I think we can all agree that a strategic plan is important. A good strategic plan is simultaneously:

  • a compelling argument for why we want to go somewhere
  • a clear road map to help us get there
  • a clear set of standards describing the benefits of arriving at our destination.

But how detailed does our plan need to be? Too much detail and no one will read it or adopt it. Too little detail and people won’t find the plan compelling, won’t understand it, or won’t know what success looks like.

So, what do we do?  The conventional wisdom is to do two versions: 1. a highly detailed version with hundreds of slides and 2. A 20-slide executive summary.

But both become useless fairly quickly. Why? The details of the plan go sideways due to delays, budget fluctuations, and resource changes. Once the details change, managers get nervous about their ability to meet the standards of success. People to question the direction, and then everything starts all over again.

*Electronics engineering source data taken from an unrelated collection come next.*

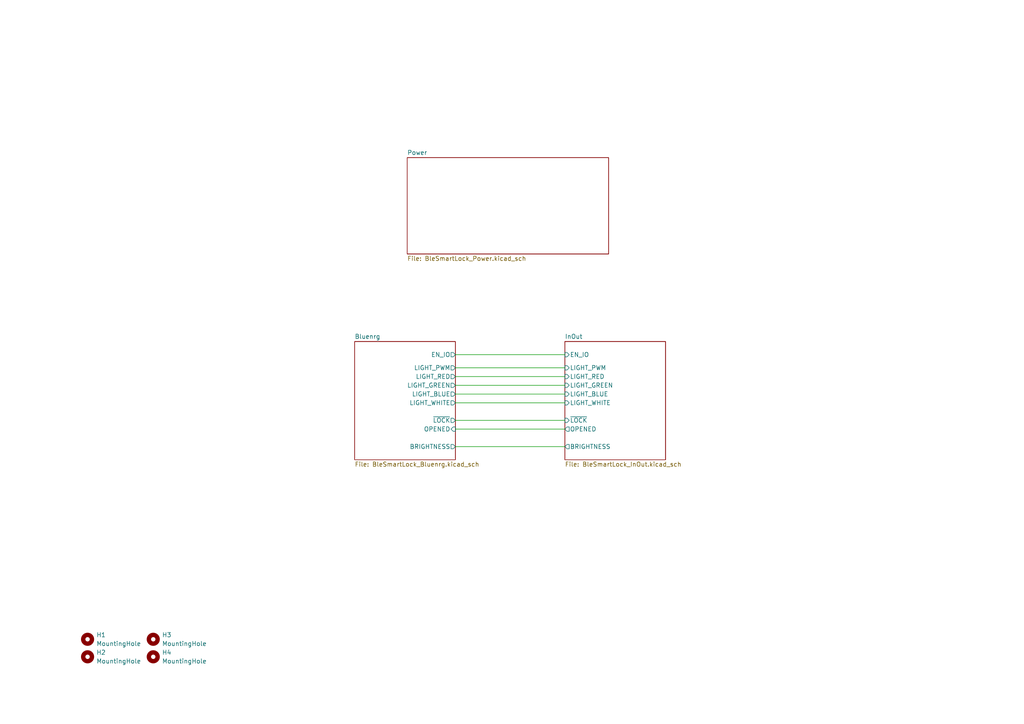
<source format=kicad_sch>
(kicad_sch
	(version 20231120)
	(generator "eeschema")
	(generator_version "8.0")
	(uuid "8a73b0a9-83ac-42ec-85f6-a48bae52f84c")
	(paper "A4")
	(title_block
		(title "Ble Smart Lock")
		(date "2024-03-30")
		(rev "v1.0")
		(company "antoine163")
	)
	
	(wire
		(pts
			(xy 132.08 109.22) (xy 163.83 109.22)
		)
		(stroke
			(width 0)
			(type default)
		)
		(uuid "20663cd1-48f4-4efe-af62-4f252cf8971a")
	)
	(wire
		(pts
			(xy 132.08 114.3) (xy 163.83 114.3)
		)
		(stroke
			(width 0)
			(type default)
		)
		(uuid "23887c13-cdf6-4dca-b0b8-6d86778870bf")
	)
	(wire
		(pts
			(xy 132.08 124.46) (xy 163.83 124.46)
		)
		(stroke
			(width 0)
			(type default)
		)
		(uuid "2c2f8997-bb20-4d70-bbaa-cb4270109014")
	)
	(wire
		(pts
			(xy 132.08 111.76) (xy 163.83 111.76)
		)
		(stroke
			(width 0)
			(type default)
		)
		(uuid "6f975b3e-1d6b-4c43-a248-15e51ab18cdf")
	)
	(wire
		(pts
			(xy 132.08 116.84) (xy 163.83 116.84)
		)
		(stroke
			(width 0)
			(type default)
		)
		(uuid "7f1c9665-14e5-4680-a02e-09427691d722")
	)
	(wire
		(pts
			(xy 132.08 121.92) (xy 163.83 121.92)
		)
		(stroke
			(width 0)
			(type default)
		)
		(uuid "7f96d1cf-49b9-4f2f-ac06-f82962090c97")
	)
	(wire
		(pts
			(xy 132.08 102.87) (xy 163.83 102.87)
		)
		(stroke
			(width 0)
			(type default)
		)
		(uuid "974241d9-433d-455a-9255-2ff2916ba045")
	)
	(wire
		(pts
			(xy 132.08 129.54) (xy 163.83 129.54)
		)
		(stroke
			(width 0)
			(type default)
		)
		(uuid "a27f30f2-e4a4-4354-9345-088db03a6fe5")
	)
	(wire
		(pts
			(xy 132.08 106.68) (xy 163.83 106.68)
		)
		(stroke
			(width 0)
			(type default)
		)
		(uuid "ec02f029-9f3d-413f-95d6-737243130a99")
	)
	(symbol
		(lib_id "Mechanical:MountingHole")
		(at 25.4 190.5 0)
		(unit 1)
		(exclude_from_sim no)
		(in_bom yes)
		(on_board yes)
		(dnp no)
		(fields_autoplaced yes)
		(uuid "095fda0e-187f-45a5-aafa-e57fd9448de7")
		(property "Reference" "H2"
			(at 27.94 189.2299 0)
			(effects
				(font
					(size 1.27 1.27)
				)
				(justify left)
			)
		)
		(property "Value" "MountingHole"
			(at 27.94 191.7699 0)
			(effects
				(font
					(size 1.27 1.27)
				)
				(justify left)
			)
		)
		(property "Footprint" "MountingHole:MountingHole_3.2mm_M3"
			(at 25.4 190.5 0)
			(effects
				(font
					(size 1.27 1.27)
				)
				(hide yes)
			)
		)
		(property "Datasheet" "~"
			(at 25.4 190.5 0)
			(effects
				(font
					(size 1.27 1.27)
				)
				(hide yes)
			)
		)
		(property "Description" "Mounting Hole without connection"
			(at 25.4 190.5 0)
			(effects
				(font
					(size 1.27 1.27)
				)
				(hide yes)
			)
		)
		(instances
			(project "BleSmartLock"
				(path "/8a73b0a9-83ac-42ec-85f6-a48bae52f84c"
					(reference "H2")
					(unit 1)
				)
			)
		)
	)
	(symbol
		(lib_id "Mechanical:MountingHole")
		(at 44.45 185.42 0)
		(unit 1)
		(exclude_from_sim no)
		(in_bom yes)
		(on_board yes)
		(dnp no)
		(fields_autoplaced yes)
		(uuid "1dd6a77a-595a-4556-973b-341a1da8f5f7")
		(property "Reference" "H3"
			(at 46.99 184.1499 0)
			(effects
				(font
					(size 1.27 1.27)
				)
				(justify left)
			)
		)
		(property "Value" "MountingHole"
			(at 46.99 186.6899 0)
			(effects
				(font
					(size 1.27 1.27)
				)
				(justify left)
			)
		)
		(property "Footprint" "MountingHole:MountingHole_3.2mm_M3"
			(at 44.45 185.42 0)
			(effects
				(font
					(size 1.27 1.27)
				)
				(hide yes)
			)
		)
		(property "Datasheet" "~"
			(at 44.45 185.42 0)
			(effects
				(font
					(size 1.27 1.27)
				)
				(hide yes)
			)
		)
		(property "Description" "Mounting Hole without connection"
			(at 44.45 185.42 0)
			(effects
				(font
					(size 1.27 1.27)
				)
				(hide yes)
			)
		)
		(instances
			(project "BleSmartLock"
				(path "/8a73b0a9-83ac-42ec-85f6-a48bae52f84c"
					(reference "H3")
					(unit 1)
				)
			)
		)
	)
	(symbol
		(lib_id "Mechanical:MountingHole")
		(at 25.4 185.42 0)
		(unit 1)
		(exclude_from_sim no)
		(in_bom yes)
		(on_board yes)
		(dnp no)
		(fields_autoplaced yes)
		(uuid "385c9d68-fea3-4aab-91de-2349b04911ad")
		(property "Reference" "H1"
			(at 27.94 184.1499 0)
			(effects
				(font
					(size 1.27 1.27)
				)
				(justify left)
			)
		)
		(property "Value" "MountingHole"
			(at 27.94 186.6899 0)
			(effects
				(font
					(size 1.27 1.27)
				)
				(justify left)
			)
		)
		(property "Footprint" "MountingHole:MountingHole_3.2mm_M3"
			(at 25.4 185.42 0)
			(effects
				(font
					(size 1.27 1.27)
				)
				(hide yes)
			)
		)
		(property "Datasheet" "~"
			(at 25.4 185.42 0)
			(effects
				(font
					(size 1.27 1.27)
				)
				(hide yes)
			)
		)
		(property "Description" "Mounting Hole without connection"
			(at 25.4 185.42 0)
			(effects
				(font
					(size 1.27 1.27)
				)
				(hide yes)
			)
		)
		(instances
			(project "BleSmartLock"
				(path "/8a73b0a9-83ac-42ec-85f6-a48bae52f84c"
					(reference "H1")
					(unit 1)
				)
			)
		)
	)
	(symbol
		(lib_id "Mechanical:MountingHole")
		(at 44.45 190.5 0)
		(unit 1)
		(exclude_from_sim no)
		(in_bom yes)
		(on_board yes)
		(dnp no)
		(fields_autoplaced yes)
		(uuid "d68171d4-ff54-4609-a3bb-16e9456e1792")
		(property "Reference" "H4"
			(at 46.99 189.2299 0)
			(effects
				(font
					(size 1.27 1.27)
				)
				(justify left)
			)
		)
		(property "Value" "MountingHole"
			(at 46.99 191.7699 0)
			(effects
				(font
					(size 1.27 1.27)
				)
				(justify left)
			)
		)
		(property "Footprint" "MountingHole:MountingHole_3.2mm_M3"
			(at 44.45 190.5 0)
			(effects
				(font
					(size 1.27 1.27)
				)
				(hide yes)
			)
		)
		(property "Datasheet" "~"
			(at 44.45 190.5 0)
			(effects
				(font
					(size 1.27 1.27)
				)
				(hide yes)
			)
		)
		(property "Description" "Mounting Hole without connection"
			(at 44.45 190.5 0)
			(effects
				(font
					(size 1.27 1.27)
				)
				(hide yes)
			)
		)
		(instances
			(project "BleSmartLock"
				(path "/8a73b0a9-83ac-42ec-85f6-a48bae52f84c"
					(reference "H4")
					(unit 1)
				)
			)
		)
	)
	(sheet
		(at 163.83 99.06)
		(size 29.21 34.29)
		(fields_autoplaced yes)
		(stroke
			(width 0.1524)
			(type solid)
		)
		(fill
			(color 0 0 0 0.0000)
		)
		(uuid "8ca42cea-6096-4938-94f8-89fe535c3fcf")
		(property "Sheetname" "InOut"
			(at 163.83 98.3484 0)
			(effects
				(font
					(size 1.27 1.27)
				)
				(justify left bottom)
			)
		)
		(property "Sheetfile" "BleSmartLock_InOut.kicad_sch"
			(at 163.83 133.9346 0)
			(effects
				(font
					(size 1.27 1.27)
				)
				(justify left top)
			)
		)
		(pin "EN_IO" input
			(at 163.83 102.87 180)
			(effects
				(font
					(size 1.27 1.27)
				)
				(justify left)
			)
			(uuid "4b71f322-4b66-4547-bd5b-e1dabf342db6")
		)
		(pin "BRIGHTNESS" output
			(at 163.83 129.54 180)
			(effects
				(font
					(size 1.27 1.27)
				)
				(justify left)
			)
			(uuid "f8ef08ca-e001-464e-b3c4-64f8c8e11f4d")
		)
		(pin "LIGHT_PWM" input
			(at 163.83 106.68 180)
			(effects
				(font
					(size 1.27 1.27)
				)
				(justify left)
			)
			(uuid "765a1166-28d1-47b6-8d68-b86de89dc3b5")
		)
		(pin "LIGHT_RED" input
			(at 163.83 109.22 180)
			(effects
				(font
					(size 1.27 1.27)
				)
				(justify left)
			)
			(uuid "74e45309-eae6-4737-91b1-f57dcd933c57")
		)
		(pin "LIGHT_GREEN" input
			(at 163.83 111.76 180)
			(effects
				(font
					(size 1.27 1.27)
				)
				(justify left)
			)
			(uuid "e331547e-b847-4df5-8746-5c27ab635408")
		)
		(pin "OPENED" output
			(at 163.83 124.46 180)
			(effects
				(font
					(size 1.27 1.27)
				)
				(justify left)
			)
			(uuid "c173f46c-0b05-416e-9f99-e1d697ca3506")
		)
		(pin "~{LOCK}" input
			(at 163.83 121.92 180)
			(effects
				(font
					(size 1.27 1.27)
				)
				(justify left)
			)
			(uuid "8116907e-0aa1-4bb3-82e6-b7ce5d9b97af")
		)
		(pin "LIGHT_WHITE" input
			(at 163.83 116.84 180)
			(effects
				(font
					(size 1.27 1.27)
				)
				(justify left)
			)
			(uuid "a4ba34dc-d9b5-40fb-8040-d13480654687")
		)
		(pin "LIGHT_BLUE" input
			(at 163.83 114.3 180)
			(effects
				(font
					(size 1.27 1.27)
				)
				(justify left)
			)
			(uuid "425d99fd-8048-49dc-b584-011050bd511f")
		)
		(instances
			(project "BleSmartLock"
				(path "/8a73b0a9-83ac-42ec-85f6-a48bae52f84c"
					(page "4")
				)
			)
		)
	)
	(sheet
		(at 118.11 45.72)
		(size 58.42 27.94)
		(fields_autoplaced yes)
		(stroke
			(width 0.1524)
			(type solid)
		)
		(fill
			(color 0 0 0 0.0000)
		)
		(uuid "cbe0b1d7-2f9f-492a-a494-a8cb2210dc9c")
		(property "Sheetname" "Power"
			(at 118.11 45.0084 0)
			(effects
				(font
					(size 1.27 1.27)
				)
				(justify left bottom)
			)
		)
		(property "Sheetfile" "BleSmartLock_Power.kicad_sch"
			(at 118.11 74.2446 0)
			(effects
				(font
					(size 1.27 1.27)
				)
				(justify left top)
			)
		)
		(instances
			(project "BleSmartLock"
				(path "/8a73b0a9-83ac-42ec-85f6-a48bae52f84c"
					(page "2")
				)
			)
		)
	)
	(sheet
		(at 102.87 99.06)
		(size 29.21 34.29)
		(fields_autoplaced yes)
		(stroke
			(width 0.1524)
			(type solid)
		)
		(fill
			(color 0 0 0 0.0000)
		)
		(uuid "f826118e-4a71-4279-bf26-acbe2d2936f1")
		(property "Sheetname" "Bluenrg"
			(at 102.87 98.3484 0)
			(effects
				(font
					(size 1.27 1.27)
				)
				(justify left bottom)
			)
		)
		(property "Sheetfile" "BleSmartLock_Bluenrg.kicad_sch"
			(at 102.87 133.9346 0)
			(effects
				(font
					(size 1.27 1.27)
				)
				(justify left top)
			)
		)
		(pin "BRIGHTNESS" output
			(at 132.08 129.54 0)
			(effects
				(font
					(size 1.27 1.27)
				)
				(justify right)
			)
			(uuid "ad8fc2af-23e9-436c-b6b5-2a775aa8d009")
		)
		(pin "OPENED" input
			(at 132.08 124.46 0)
			(effects
				(font
					(size 1.27 1.27)
				)
				(justify right)
			)
			(uuid "f1b6dd2c-2873-44a6-836b-edacba220baa")
		)
		(pin "~{LOCK}" output
			(at 132.08 121.92 0)
			(effects
				(font
					(size 1.27 1.27)
				)
				(justify right)
			)
			(uuid "3bdcf811-1854-49f9-bdfb-24265d460c50")
		)
		(pin "LIGHT_RED" output
			(at 132.08 109.22 0)
			(effects
				(font
					(size 1.27 1.27)
				)
				(justify right)
			)
			(uuid "3d5137f0-8fcf-47e1-b06f-a19e6f45f585")
		)
		(pin "LIGHT_PWM" output
			(at 132.08 106.68 0)
			(effects
				(font
					(size 1.27 1.27)
				)
				(justify right)
			)
			(uuid "525a0581-1b56-4bb8-a1b0-b119387b420c")
		)
		(pin "LIGHT_GREEN" output
			(at 132.08 111.76 0)
			(effects
				(font
					(size 1.27 1.27)
				)
				(justify right)
			)
			(uuid "0367a833-112c-49d5-aa2e-8c0a4922282e")
		)
		(pin "EN_IO" output
			(at 132.08 102.87 0)
			(effects
				(font
					(size 1.27 1.27)
				)
				(justify right)
			)
			(uuid "8ccf786d-a3e9-4953-a2d3-12a6d1fbdb18")
		)
		(pin "LIGHT_BLUE" output
			(at 132.08 114.3 0)
			(effects
				(font
					(size 1.27 1.27)
				)
				(justify right)
			)
			(uuid "8f412773-03f9-4762-8f4e-e9cb180a5650")
		)
		(pin "LIGHT_WHITE" output
			(at 132.08 116.84 0)
			(effects
				(font
					(size 1.27 1.27)
				)
				(justify right)
			)
			(uuid "7018b1d0-3802-4ba1-94b1-feeb330110d0")
		)
		(instances
			(project "BleSmartLock"
				(path "/8a73b0a9-83ac-42ec-85f6-a48bae52f84c"
					(page "3")
				)
			)
		)
	)
	(sheet_instances
		(path "/"
			(page "1")
		)
	)
)
</source>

What\’s the answer? Should we just stop creating strategic plans?

Well no. That won’t work.

The key is to acknowledge the trap that lies between strategy and planning. The strategy sets a vision for a change. The plan attempts to make the unknown as known as it can be. It makes people more and more comfortable with our ability to head in the direction proposed.

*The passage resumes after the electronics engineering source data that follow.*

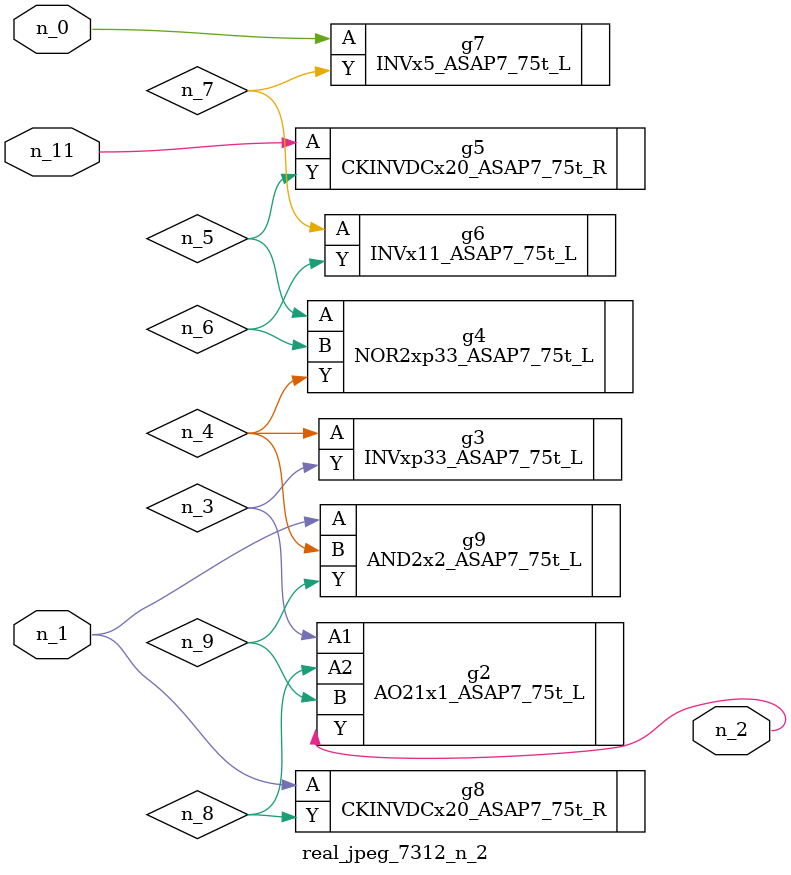
<source format=v>
module real_jpeg_7312_n_2 (n_1, n_11, n_0, n_2);

input n_1;
input n_11;
input n_0;

output n_2;

wire n_5;
wire n_8;
wire n_4;
wire n_6;
wire n_7;
wire n_3;
wire n_9;

INVx5_ASAP7_75t_L g7 ( 
.A(n_0),
.Y(n_7)
);

CKINVDCx20_ASAP7_75t_R g8 ( 
.A(n_1),
.Y(n_8)
);

AND2x2_ASAP7_75t_L g9 ( 
.A(n_1),
.B(n_4),
.Y(n_9)
);

AO21x1_ASAP7_75t_L g2 ( 
.A1(n_3),
.A2(n_8),
.B(n_9),
.Y(n_2)
);

INVxp33_ASAP7_75t_L g3 ( 
.A(n_4),
.Y(n_3)
);

NOR2xp33_ASAP7_75t_L g4 ( 
.A(n_5),
.B(n_6),
.Y(n_4)
);

INVx11_ASAP7_75t_L g6 ( 
.A(n_7),
.Y(n_6)
);

CKINVDCx20_ASAP7_75t_R g5 ( 
.A(n_11),
.Y(n_5)
);


endmodule
</source>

The strategy is the direction. The plan is the details of how to get there.

Many multi-year strategic plans get a “beta” or “prototype” approval. Business managers like to manage costs against predictable results, and it’s easier to forecast the known short-term predictability of an effort.

A strategy should make clear the direction we want to go, regardless of whether or not we know the details of our ability to get there. In other words, a strategy is simple, short, and provides planning details only to demonstrate that we have good odds to get there.

Detailed planning is a fluid process that evolves based on whether the odds are growing or shrinking based on the realities of the business. Instead of creating two versions of our strategy presentations – let’s create one clear strategy, and a living, breathing plan.

An old quote usually attributed to Dwight D. Eisenhower goes, “Plans are worthless, but planning is everything.”  This is usually taken to mean that what’s valuable isn’t the plan itself, but the planning process. 

But we rarely hear the rest of that quote.  Eisenhower also said, “This is a very great distinction, because when you are planning for an emergency you must start with this one thing: the very definition of ‘emergency’ is that it is unexpected, therefore it is not going to happen the way you are planning.”

Think of the path to our strategic destination like the emergency Eisenhower references. How we get to that destination is unknown – and it’s probably not going to happen the way we plan it.    

How much strategy do you need? How much detail should there be? The first question you should answer is what are you communicating? A strategy, or a plan

Start by building your strategy – simply and clearly. Then build a living breathing plan to fit that strategy, instead of making the strategy fit the plan.

The trap is in trying to do both at the same time.